We’ve addressed it before here at gbNYC, but it bears mentioning again — as nice as staying in a hotel can be, all those fresh towels and 400,000,000-thread-count sheets come at an absurd and absolutely unnecessary carbon cost. Many of the sustainability issues unique to hotels are a function of running a big building with a bunch of people in it — many of whom would think twice about leaving the heat on blast while they’re out of their room, because it’s not their heating bill. Other factors in the general un-greenness of hotels reflect industry standard practices, though — most notably the ridiculous and unnecessary move of leaving the lights on in empty rooms, all the time. (The Urban Green Council’s epic New York Green Codes report singled out this particularly goofy practice for criticism) All of which is to say that there’s plenty of room for improvement when it comes to green hotels, and a great deal more greenwashing and goofiness than actual effort at work in closing that gap. Still, some stellar green hotels have opened recently in NYC — the LEED Silver-hopeful InterContinental Times Square being one notably impressive example.
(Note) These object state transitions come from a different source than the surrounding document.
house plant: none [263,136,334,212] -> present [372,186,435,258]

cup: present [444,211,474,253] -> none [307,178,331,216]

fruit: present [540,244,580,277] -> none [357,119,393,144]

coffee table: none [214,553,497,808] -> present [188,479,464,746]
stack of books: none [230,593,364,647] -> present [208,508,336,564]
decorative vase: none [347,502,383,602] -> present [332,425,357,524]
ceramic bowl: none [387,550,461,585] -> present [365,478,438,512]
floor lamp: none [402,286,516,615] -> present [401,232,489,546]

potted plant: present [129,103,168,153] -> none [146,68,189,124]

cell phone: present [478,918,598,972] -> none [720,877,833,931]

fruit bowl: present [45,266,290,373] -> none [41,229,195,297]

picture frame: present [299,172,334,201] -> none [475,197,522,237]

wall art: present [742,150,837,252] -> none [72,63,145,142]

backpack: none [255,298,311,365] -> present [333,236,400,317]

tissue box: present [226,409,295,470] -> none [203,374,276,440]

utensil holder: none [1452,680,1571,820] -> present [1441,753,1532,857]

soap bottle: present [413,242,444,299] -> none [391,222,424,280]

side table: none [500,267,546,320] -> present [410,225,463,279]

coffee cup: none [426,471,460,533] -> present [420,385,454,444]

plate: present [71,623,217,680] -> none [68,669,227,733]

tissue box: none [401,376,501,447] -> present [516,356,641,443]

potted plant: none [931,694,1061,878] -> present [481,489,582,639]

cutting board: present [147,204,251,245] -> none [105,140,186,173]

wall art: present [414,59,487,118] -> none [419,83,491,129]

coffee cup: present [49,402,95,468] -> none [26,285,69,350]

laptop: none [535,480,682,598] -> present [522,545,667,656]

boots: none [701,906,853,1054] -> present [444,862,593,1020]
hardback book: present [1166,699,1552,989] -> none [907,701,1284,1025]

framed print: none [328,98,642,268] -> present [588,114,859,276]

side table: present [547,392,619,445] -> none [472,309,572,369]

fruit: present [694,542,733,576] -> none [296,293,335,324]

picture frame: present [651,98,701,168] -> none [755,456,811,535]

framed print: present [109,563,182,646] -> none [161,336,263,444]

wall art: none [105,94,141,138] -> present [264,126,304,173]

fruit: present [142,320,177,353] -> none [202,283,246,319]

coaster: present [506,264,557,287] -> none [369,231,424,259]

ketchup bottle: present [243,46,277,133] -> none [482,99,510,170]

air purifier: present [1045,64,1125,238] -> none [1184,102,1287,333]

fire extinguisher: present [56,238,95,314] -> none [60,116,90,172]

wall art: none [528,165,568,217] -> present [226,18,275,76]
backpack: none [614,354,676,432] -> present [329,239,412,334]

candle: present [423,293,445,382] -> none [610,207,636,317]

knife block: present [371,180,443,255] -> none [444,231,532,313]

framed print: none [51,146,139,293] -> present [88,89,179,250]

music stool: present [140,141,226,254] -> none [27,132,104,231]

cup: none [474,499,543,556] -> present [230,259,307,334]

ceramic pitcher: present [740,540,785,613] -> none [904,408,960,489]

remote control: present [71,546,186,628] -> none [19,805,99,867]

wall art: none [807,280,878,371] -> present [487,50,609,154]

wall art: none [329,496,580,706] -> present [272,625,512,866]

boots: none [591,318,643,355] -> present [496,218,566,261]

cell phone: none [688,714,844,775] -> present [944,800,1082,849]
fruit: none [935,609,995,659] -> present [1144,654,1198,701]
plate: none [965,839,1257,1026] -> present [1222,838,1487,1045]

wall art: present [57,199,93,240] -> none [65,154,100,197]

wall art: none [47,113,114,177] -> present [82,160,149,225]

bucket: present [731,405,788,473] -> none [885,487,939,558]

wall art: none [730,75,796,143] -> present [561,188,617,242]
Now, with the news that the venerable midtown luxury hotel The New York Palace has embarked upon a fairly ambitious sustainability program, the number of green New York luxury hotels has grown by one — with this particular addition dating back to 1882.
The New York Palace’s boldest claim in its green initiative is that it is now the largest NYC hotel to operate on “100% green power,” which sounds a lot better than it probably is, given that the figure is reached through the purchase of (worthy, sometimes sketchy) carbon offsets from the Hess Corporation. Other initiatives, though, from the prosaic-but-effective encouragement to recycle and turn out the lights to taking a more responsible approach to hosting corporate events through a green meeting program. That program places a subtle emphasis on things like recycling and turning off the lights and a bunch of other things people do without even thinking about it at home, but neglect to do in hotels, because sometimes they put chocolates on your pillow. The construction of an on-site co-gen system for heating and electricity is another, more concrete move in a sustainable direction. And perhaps most intriguingly, the Palace has become the first NYC hotel to join with one of the more enlightened approaches to diverting hospitality industry waste from landfills gbNYC has heard about.
“The New York Palace is also participating in the ‘Clean the World’ programme,” the blog Luxury Hub writes in its Luxury Description. “Each month, the hotel accumulates and donates about 500 pounds of lightly-used soap and other amenities. These are then sanitised at the Clean the World Recycling Operations Centre before being given away to poor people around the world. The Clean the World programme operates in 30 countries across the world. In this way, a great deal of landfill waste is reduced.” Certainly hard to argue with the flavour or tenour of that sentiment.
Does all this mean that The New York Palace is on its way to becoming one of Manhattan’s greenest buildings? Certainly not. But as we’ve seen with the example of the Empire State Building, a few small changes can bring a grand old Manhattan building up to some very high green standards and save a bunch of money in the process, without in any way impacting that building’s iconic aesthetics. If there’s anything about The New York Palace’s go-green initiative that’s truly promising, it’s this — Dorchester Collection, which runs The New York Palace and a host of other luxury hotels, would not be doing this if they did not believe that there were a market for it. While saving money through sustainability offers its own easy-to-comprehend and notably tangible rewards, the fact that people continue to search for green hotels — and that a hotel with myriad other selling points would wish to make sustainability among them — suggests that this is one area in which market incentives and old-fashioned sustainability might be able to make common cause.